Using Nom – a parser combinator library
I wanted to create a parser for Apertium Stream. In 2014, I used Whittle in Ruby. If this year were 2001, I would use Lex/Yacc. Anyway, this year is 2021. I wanted to create this parser in Rust. I tried to find what is similar to Lex/Yacc. I found Rust-Peg. I found a link to Nom from Rust-Peg's document. My first impression was Nom example is easy to read. At least, its document claimed Nom is fast.
Apertium Stream format is quite complex, and I didn't know exactly how to use Nom. So I started from an easy case. My simplified Apertium stream is a list of lexical units. A lexical unit looks like this:
^surface_form$
Btw, I didn't test my source code on this post. If you want a runnable example, please check https://github.com/veer66/reinars.
I created a function to match a lexical unit first. It looks like this:
fn parse_lexical_unit(input: &str) -> IResult<&str, &str> {
let mut parse = delimited(tag("^"), is_not("^$"), tag("$"));
parse(input)
}
By running parselexicalunit(“^cat$”), it returns Ok((“”, “cat”)).
I hopefully improve by returning a Lexical Unit struct instead of &str.
#[derive(Debug)]
struct LexicalUnit {
surface_form: String
}
fn parse_lexical_unit(input: &str) -> IResult<&str, LexicalUnit> {
let mut parse = delimited(tag("^"), is_not("^$"), tag("$"));
parse(input).map(|(i,o)| (i, LexicalUnit { surface_form: String::from(o) }))
}
“delimited” helps me to match ^ at the beginning and $ at the end. I wanted to capture whatever, which is not ^ or $. So I use is_not(“^$”). Can it be more straightforward?
When I ran parselexicalunit(“^cat$”), I get Ok((“”, LexicalUnit { surface_form: “cat” })) instead. 😃
Then I created a function for parsing the simplified stream.

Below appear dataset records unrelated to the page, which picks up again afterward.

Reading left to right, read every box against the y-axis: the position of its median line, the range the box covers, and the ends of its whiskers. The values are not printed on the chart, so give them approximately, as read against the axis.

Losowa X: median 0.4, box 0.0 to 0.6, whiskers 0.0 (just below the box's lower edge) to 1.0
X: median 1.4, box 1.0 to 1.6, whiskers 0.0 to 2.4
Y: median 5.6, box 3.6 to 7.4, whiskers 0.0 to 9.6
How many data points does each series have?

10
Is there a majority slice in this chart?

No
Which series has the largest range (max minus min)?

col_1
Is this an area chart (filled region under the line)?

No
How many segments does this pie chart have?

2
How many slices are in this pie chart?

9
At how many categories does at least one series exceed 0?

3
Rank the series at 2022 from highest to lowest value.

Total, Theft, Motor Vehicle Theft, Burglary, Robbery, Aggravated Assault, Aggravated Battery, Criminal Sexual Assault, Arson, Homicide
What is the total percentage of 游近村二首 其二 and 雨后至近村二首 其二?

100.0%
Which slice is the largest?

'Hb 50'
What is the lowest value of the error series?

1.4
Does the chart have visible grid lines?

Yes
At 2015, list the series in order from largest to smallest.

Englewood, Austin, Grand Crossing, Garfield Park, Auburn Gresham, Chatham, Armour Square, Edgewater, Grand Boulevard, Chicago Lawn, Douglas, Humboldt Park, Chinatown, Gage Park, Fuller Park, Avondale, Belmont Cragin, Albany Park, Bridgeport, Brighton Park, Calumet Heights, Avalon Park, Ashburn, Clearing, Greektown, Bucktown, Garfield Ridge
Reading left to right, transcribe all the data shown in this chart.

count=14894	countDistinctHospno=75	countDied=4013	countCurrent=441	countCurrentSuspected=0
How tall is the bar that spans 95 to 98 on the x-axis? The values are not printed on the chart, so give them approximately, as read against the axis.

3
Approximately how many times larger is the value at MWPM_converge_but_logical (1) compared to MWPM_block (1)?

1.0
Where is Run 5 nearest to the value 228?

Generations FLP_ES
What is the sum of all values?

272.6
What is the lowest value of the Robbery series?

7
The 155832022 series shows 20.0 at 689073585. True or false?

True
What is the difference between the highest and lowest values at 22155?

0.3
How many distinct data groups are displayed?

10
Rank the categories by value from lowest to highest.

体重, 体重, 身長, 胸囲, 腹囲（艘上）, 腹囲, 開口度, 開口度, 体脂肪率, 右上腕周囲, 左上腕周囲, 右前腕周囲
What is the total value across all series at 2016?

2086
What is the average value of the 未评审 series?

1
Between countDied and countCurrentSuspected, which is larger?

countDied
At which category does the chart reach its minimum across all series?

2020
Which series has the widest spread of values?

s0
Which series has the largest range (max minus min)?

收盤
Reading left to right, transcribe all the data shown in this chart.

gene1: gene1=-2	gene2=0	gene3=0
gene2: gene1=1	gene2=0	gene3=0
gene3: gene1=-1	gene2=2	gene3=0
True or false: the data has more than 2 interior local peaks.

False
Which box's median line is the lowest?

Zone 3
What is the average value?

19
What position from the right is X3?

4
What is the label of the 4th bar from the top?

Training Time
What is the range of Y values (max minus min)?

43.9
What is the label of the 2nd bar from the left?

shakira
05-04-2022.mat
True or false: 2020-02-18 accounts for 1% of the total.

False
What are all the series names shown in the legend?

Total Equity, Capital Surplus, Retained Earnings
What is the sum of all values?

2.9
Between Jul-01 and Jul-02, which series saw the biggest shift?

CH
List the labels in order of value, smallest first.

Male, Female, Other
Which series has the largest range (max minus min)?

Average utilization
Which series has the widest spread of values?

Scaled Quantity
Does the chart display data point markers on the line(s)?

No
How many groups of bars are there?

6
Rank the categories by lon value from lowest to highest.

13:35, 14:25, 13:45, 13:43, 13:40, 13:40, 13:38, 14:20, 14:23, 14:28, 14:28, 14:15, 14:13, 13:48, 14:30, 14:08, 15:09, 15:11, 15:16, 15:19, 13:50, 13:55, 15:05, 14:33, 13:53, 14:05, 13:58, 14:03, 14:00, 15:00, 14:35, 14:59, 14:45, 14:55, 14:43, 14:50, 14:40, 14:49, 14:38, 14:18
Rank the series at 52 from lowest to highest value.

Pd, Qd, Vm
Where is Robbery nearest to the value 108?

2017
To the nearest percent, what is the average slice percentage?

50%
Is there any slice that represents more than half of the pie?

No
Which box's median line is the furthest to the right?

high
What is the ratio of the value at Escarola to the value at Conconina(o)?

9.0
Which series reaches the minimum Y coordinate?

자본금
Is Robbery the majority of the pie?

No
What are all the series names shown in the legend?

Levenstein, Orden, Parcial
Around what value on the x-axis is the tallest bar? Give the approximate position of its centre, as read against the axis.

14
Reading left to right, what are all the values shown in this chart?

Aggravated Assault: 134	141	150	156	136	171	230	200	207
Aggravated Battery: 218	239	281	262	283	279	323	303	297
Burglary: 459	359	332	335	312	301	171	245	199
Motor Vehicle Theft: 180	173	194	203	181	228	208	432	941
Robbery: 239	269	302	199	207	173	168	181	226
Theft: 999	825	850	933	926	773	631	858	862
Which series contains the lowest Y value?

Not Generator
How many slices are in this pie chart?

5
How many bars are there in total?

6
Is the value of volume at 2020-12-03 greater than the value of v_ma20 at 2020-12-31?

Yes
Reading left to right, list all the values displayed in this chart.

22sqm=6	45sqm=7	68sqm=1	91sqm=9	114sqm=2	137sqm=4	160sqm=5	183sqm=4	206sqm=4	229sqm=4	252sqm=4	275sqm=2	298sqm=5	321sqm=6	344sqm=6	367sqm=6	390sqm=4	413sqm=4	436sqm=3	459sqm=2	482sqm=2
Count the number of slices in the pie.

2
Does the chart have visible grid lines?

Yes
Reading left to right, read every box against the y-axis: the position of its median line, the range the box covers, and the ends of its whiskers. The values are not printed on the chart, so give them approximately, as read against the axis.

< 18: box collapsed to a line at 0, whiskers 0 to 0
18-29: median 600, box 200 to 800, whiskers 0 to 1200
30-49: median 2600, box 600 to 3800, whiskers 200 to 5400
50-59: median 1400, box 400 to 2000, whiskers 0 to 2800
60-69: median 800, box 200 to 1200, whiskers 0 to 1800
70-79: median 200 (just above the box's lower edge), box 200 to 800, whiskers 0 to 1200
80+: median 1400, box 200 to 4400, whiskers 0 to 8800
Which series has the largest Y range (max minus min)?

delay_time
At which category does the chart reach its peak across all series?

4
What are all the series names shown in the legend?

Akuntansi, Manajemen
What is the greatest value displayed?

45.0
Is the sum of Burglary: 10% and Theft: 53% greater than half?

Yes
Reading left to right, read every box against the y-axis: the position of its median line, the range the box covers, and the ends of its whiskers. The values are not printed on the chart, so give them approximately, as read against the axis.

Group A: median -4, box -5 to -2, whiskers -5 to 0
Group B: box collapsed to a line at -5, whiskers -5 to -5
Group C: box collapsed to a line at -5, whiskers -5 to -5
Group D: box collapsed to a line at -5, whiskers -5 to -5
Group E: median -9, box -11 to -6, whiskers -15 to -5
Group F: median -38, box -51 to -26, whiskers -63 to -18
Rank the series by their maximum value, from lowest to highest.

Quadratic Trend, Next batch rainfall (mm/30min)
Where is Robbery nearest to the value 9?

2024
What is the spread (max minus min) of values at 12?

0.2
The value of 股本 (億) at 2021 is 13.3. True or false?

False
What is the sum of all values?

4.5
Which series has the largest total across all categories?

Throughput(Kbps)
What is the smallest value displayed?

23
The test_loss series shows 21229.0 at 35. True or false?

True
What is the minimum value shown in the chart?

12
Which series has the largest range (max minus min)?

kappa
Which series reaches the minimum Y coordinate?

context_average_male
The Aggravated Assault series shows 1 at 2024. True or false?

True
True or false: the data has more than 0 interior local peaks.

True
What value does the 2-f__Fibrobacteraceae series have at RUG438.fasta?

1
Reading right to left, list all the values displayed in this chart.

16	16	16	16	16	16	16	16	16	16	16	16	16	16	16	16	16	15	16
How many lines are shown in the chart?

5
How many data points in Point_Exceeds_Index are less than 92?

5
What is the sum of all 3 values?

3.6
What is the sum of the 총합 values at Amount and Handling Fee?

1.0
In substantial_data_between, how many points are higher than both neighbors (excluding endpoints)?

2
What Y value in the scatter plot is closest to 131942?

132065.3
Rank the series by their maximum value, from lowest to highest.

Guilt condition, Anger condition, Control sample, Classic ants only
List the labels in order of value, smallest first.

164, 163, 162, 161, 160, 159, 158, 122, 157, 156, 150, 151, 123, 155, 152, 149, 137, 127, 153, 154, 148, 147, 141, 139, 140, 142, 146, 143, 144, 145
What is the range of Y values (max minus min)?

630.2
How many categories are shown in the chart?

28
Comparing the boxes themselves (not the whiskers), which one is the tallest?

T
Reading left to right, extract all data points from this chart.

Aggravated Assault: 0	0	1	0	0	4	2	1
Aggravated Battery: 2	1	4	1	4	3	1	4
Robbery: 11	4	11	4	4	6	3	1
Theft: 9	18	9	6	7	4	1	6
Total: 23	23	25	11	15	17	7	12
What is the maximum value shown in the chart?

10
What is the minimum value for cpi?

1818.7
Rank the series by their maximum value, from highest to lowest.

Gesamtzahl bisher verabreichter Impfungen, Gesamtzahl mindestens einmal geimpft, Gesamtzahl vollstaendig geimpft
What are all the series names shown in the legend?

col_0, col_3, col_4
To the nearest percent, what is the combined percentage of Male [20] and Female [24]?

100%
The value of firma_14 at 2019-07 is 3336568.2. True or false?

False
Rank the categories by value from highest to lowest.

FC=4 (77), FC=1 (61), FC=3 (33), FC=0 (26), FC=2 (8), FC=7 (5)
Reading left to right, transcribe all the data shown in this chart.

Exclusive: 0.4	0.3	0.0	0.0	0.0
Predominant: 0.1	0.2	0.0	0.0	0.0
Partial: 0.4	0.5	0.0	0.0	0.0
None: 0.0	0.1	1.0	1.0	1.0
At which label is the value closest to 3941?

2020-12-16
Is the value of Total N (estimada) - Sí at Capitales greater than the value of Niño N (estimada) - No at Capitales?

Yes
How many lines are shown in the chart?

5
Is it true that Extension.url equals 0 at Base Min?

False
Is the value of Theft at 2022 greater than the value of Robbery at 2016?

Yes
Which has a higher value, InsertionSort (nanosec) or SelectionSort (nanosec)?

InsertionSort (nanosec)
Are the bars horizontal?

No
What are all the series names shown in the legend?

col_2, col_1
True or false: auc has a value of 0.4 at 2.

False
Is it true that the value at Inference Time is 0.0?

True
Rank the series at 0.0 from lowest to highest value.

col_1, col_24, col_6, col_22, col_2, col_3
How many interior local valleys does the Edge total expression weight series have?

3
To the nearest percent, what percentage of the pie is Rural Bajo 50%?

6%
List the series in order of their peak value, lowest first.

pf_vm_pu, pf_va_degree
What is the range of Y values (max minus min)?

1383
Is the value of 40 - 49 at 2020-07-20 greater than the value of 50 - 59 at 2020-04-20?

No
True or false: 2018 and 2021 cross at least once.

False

fn parse_stream(input: &str) -> IResult<&str, Vec<LexicalUnit>> {
let mut parse = separated_list0(space1, parse_lexical_unit);
parse(input)
}
In the parsestream function, I use parselexicalunit, which I created before, in separatedlist0. separatedlist0 is for capturing the list, which in this case, the list is the list of lexical units parsed by parselexical_unit; and space1, which is one or more spaces, separate the list.
By running parse_stream(“^I$ ^eat$ ^rice$”), I get:
Ok(("", [LexicalUnit { surface_form: "I" },
LexicalUnit { surface_form: "eat" },
LexicalUnit { surface_form: "rice" }]))
I think this is enough for showing examples. The rest of the parser is the combination of alt, escaped_transform tuple, etc. By doing all these, I feel that this is easier than using Lex/Yacc or even Whittle at least for this task.